Son yıllarda ülkemizde bir fikir dadandı. O da ne derseniz, bir sorun varsa ortada hatayı hep başkalarında aramak. Hep bir şeylerin lobisi türeyip duruyor ülkede ama hiç kimse sorumlu benim diyerek, sorumluluğuna göre hareket etmiyor.
Örneğin koronavirüs vakaları arttıkça, çok kolay bir şekilde vatandaşlara kısıtlamalara uymadıkları için kızabiliyoruz ancak yasak denetimlerinin ne kadar gerçekçi olduğunu, yasakların ne kadar çözüm olduğunu veya yasakları isteyenin ne kadar kolay bir şekilde çiğnediğini sorgulamıyoruz.
Memlekette döviz artıyor, paramız değersizleşiyor ancak sorumluluk almak, kalıcı çözümler uygulamak yerine hep farklı etmenleri, lobileri suçluyoruz.
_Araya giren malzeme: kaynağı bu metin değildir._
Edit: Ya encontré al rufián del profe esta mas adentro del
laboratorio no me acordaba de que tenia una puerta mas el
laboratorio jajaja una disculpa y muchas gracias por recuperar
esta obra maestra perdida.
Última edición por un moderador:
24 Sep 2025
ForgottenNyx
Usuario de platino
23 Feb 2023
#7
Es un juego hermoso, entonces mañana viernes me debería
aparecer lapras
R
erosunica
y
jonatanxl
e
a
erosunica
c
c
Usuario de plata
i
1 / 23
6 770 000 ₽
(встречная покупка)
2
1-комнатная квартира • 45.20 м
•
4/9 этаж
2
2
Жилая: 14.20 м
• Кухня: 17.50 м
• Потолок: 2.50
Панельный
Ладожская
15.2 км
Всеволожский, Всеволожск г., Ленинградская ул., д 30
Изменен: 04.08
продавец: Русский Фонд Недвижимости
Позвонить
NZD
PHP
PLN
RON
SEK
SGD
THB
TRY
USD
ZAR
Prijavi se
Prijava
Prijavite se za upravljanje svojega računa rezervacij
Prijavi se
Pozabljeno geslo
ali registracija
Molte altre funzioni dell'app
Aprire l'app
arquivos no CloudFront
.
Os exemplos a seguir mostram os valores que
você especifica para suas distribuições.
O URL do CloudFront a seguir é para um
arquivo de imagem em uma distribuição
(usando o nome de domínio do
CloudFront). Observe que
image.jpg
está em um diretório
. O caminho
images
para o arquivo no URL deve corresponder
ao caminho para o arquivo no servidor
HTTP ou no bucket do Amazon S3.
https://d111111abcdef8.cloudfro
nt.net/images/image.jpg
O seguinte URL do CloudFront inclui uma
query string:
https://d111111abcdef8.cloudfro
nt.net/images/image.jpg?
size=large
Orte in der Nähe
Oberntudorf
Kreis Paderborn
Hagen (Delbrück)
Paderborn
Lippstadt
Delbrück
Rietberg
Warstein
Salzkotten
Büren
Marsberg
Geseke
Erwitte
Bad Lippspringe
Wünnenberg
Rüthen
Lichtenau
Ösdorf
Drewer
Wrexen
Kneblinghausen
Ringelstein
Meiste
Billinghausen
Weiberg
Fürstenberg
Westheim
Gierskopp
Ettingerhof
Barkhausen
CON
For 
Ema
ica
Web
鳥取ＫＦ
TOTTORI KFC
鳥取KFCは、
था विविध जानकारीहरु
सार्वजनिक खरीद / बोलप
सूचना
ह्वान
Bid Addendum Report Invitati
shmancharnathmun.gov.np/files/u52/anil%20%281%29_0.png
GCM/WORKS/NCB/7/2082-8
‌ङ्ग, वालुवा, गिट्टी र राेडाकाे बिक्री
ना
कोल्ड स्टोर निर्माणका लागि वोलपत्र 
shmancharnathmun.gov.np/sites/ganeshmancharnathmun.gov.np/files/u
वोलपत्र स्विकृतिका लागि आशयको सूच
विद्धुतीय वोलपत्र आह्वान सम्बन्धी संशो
Marketlerde fiyatlar artıyor, bu sefer de hep beraber market firmalarına saldırılıyor ve boykot çağrısında bulunuluyor. Bununla beraber hatırlarsınız bir ara patates, soğan fiyatları artmış ve haldeki esnafa deyim yerindeyse ‘Vatan haini’ muamelesi yapılmıştı.
Sıralama böyle yazdıkça bitmez, ülkemizde çok kötü bir linç kültürü oluşmuş durumda ve giderek kutuplaşan bir toplumu hep beraber gözlemliyoruz.
Şimdi tüm bunlar ışığında mutfak pahalılığı, geçim derdi, dışarıda kol gezen hastalıkla beraber, önceki gün bir gazetenin attığı manşet gerçekten canımı çok sıktı.
Gazeteciliğin temelinde halkı doğru bilgilendirmek vardır, artan pahalılığa göre halka akıl vermek değil. Belki de adını duyurmak, konuşulmak için yaptılar diye düşünerek isimlerini vermeyeceğim bu gazete der ki markete tok karnına gidin.
Markete çocuğunuzu götürmeyin, markette büyük araba kullanmayın, sepet kullanın, ürünlere dokunmayın, ikramları geri çevirin, pahalı ürün göz hizasında bulunur aşağı yukarı bakın.
Allah aşkına bunları yazarken, hiç mi biz ne yapıyoruz demediniz? Hiç mi ya biz ne yazıyoruz demediniz? Artan pahalılık karşısında halka akıl vermeyi, markete tok karnına gidin ve çocuklarınızı götürmeyin demeyi kendinize nasıl hak gördünüz?
Bunların yaptığı ‘Gazetecilik’ diye adlandırılıyorsa eğer yere batsın böyle gazetecilik. Vatandaşlara pahalılığa karşı ‘Siz de tok alışveriş yapın canım’ diyecek kadar hangi ara düşürdük seviyeyi.
Bu memlekette, unutulmayacak, utanç kaynağı olacak çok manşet gördük, o da bunlardan biri olarak tarihte yerini aldı.
Açıkçası üzülüyorum bu aymazlığa, bu rezillik diye tabir edilecek olan duruma neden olanlara, bunu özel haber olarak topluma sunanlara… Halka markete tok karnına gidin diyecek haddi de kendinizde görmeyin.